Князь Андрей Волконский. Партитура жизни | страница 20



Эмиграция была во всем мире, даже в Индонезии были русские эмигранты. Во Франции их было много – от полумиллиона до восьмисот тысяч. Были очень гостеприимные страны – Чехословакия, Югославия. В Латинской Америке много из второй эмиграции – люди, которые пошли за немцами. Они не обязательно были полицаями. Скажем, работала девушка в столовой в Ростове-на-Дону. Столовую немецкая армия реквизировала для офицеров вермахта. Что должна была делать эта девушка? Жить-то надо, и она продолжала работать в этой столовой. Потом она поняла, что если останется, то ей не поздоровится, и ушла с немцами. Таких случаев очень много. Люди боялись, что их расстреляют или посадят.

Эмигранты живут на Западе годами и до сих пор создают для себя гетто. Общаются только между собой и продолжают сидеть на кухне.

Когда ваши родители решили возвращаться, думали ли они, что им вернут их прошлые привилегии, или знали, что едут в совсем другую страну?

Они знали, что едут в Советский Союз, а не в Россию. Понимали. Отца это даже привлекало. У него были прогрессивные взгляды – то, что тогда считалось прогрессивными взглядами, – и какие-то идеи. У отца было больше идеологических мотивов, чем у матушки, у которой просто была ностальгия: она не могла жить здесь, ей все было противно.

Ваши родители надеялись, что быстро найдут работу? Им что-то обещали?

Им все обещали. Говорили: «Такие люди, как вы, нам очень нужны. Вы сможете жить где захотите». У моего отца там оставалась двоюродная сестра, они переписывались, но она боялась в письмах что-то говорить. Были всякие хитрости. Например, кто-то написал своим заграничным родственникам, которые собирались вернуться: «Мы вас ждем с нетерпением после свадьбы Машеньки». А Маше тогда было только три месяца. Таким образом намекали на ситуацию, и люди понимали, что ехать никуда нельзя. Но моя тетя Лизетт никак не давала нам понять – видимо, боялась или не догадывалась.

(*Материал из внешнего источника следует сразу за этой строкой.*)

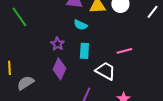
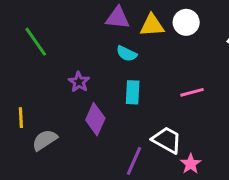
purple star: (57, 44) -> (79, 82), moved
white trapezoid: (105, 71) -> (167, 140), moved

Бывали и другие случаи. Люди уезжали группами, по группе раз в несколько месяцев. Уезжающие договаривались с остающимися о коде: скажем, о какой-то невинной фразе, которая должна была что-то означать. Так люди иногда узнавали правду. Но до моих родителей такие сведения не дошли. Мы уезжали одними из первых, после нас еще многие уезжали. В любом случае, мои родители были настолько восторженно настроены, что им бы и в голову не пришло кого-то просить делиться впечатлениями. Когда им намекали на трудности, они говорили: «Это все неправда».